Why? What? When? How? These are some of the most used words in John’s dictionary. He’s pretty curious about the workings behind what happens in his life, and many of those have to do with the inventions and the workings of intellectual property in the world around him.
Recently, John has learned a lot more about the patent examination stage, where the patent office scrutinizes applications to see if they fulfil all the criteria laid out in the patent act. He already knows about Novelty, Inventive Step, Industrial Applicability and Allowable Subject Matter, but he has a few questions about what examiners call the Unity of Invention. IP Geek answers.
Hello IP Geek! Hope you’re all pumped up for the new year!
Today, I wanted to ask about something I’ve come across on recently. What exactly is a “unity of invention”? I was checking out a few examination reports and this term comes up a lot along with novelty and inventive step options.
Hi, John! Happy New Year to you too. I’m sure 2023 will be a good year for us all!
About the concept of Unity of Invention- it’s based on the requirement that a single patent is granted for a single invention. So your application needs to center around one invention alone, or a group of inventions all linked together by a unifying inventive concept.
To determine this, the examiner generally looks at the claims section of the application.
The claims are pretty much always the most carefully constructed part of any application. Claims may be independent (ie; they stand on their own) or dependent (ie; they refer to a previous claim). If you have more than one independent claim, chances are that your patent will get scrutinized for a lack of unity of invention. Of course, you can still have multiple independent claims if they all share the same inventive concept.
I see, that makes sense. But what do I do if my examination reply comes back and I have a unity of invention objection?
Depending on your draft, claims and how clearly drafted everything is, you may have multiple options.
You can always try to convince the examiner that the objected claims do share their inventive concept with other claims.
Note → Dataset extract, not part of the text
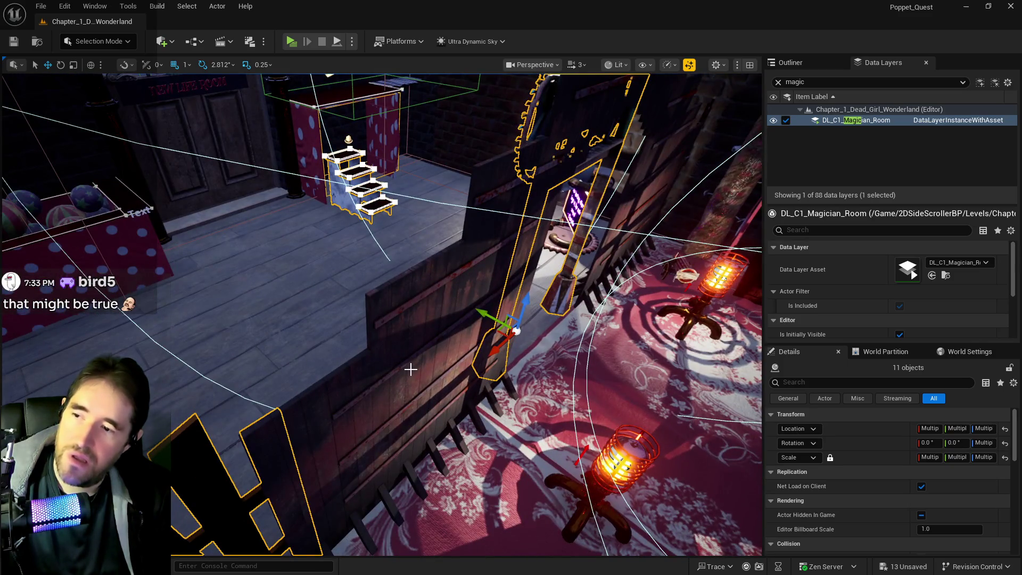
pyautogui.keyDown('ctrl'); pyautogui.click(410, 369); pyautogui.keyUp('ctrl')
pyautogui.keyDown('ctrl'); pyautogui.click(618, 458); pyautogui.keyUp('ctrl')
Alternatively, you can simply choose to delete claims that you can do without, allowing the remaining unobjected claims to be registered. If neither works, you can always file for a divisional application that splits off multiple new applications from the initial application.
Oh, so that is one reason why someone might file a divisional patent. I think I got two answers today instead of one. Thank you for educating me, IP Geek! And I hope everyone has a happy 2023!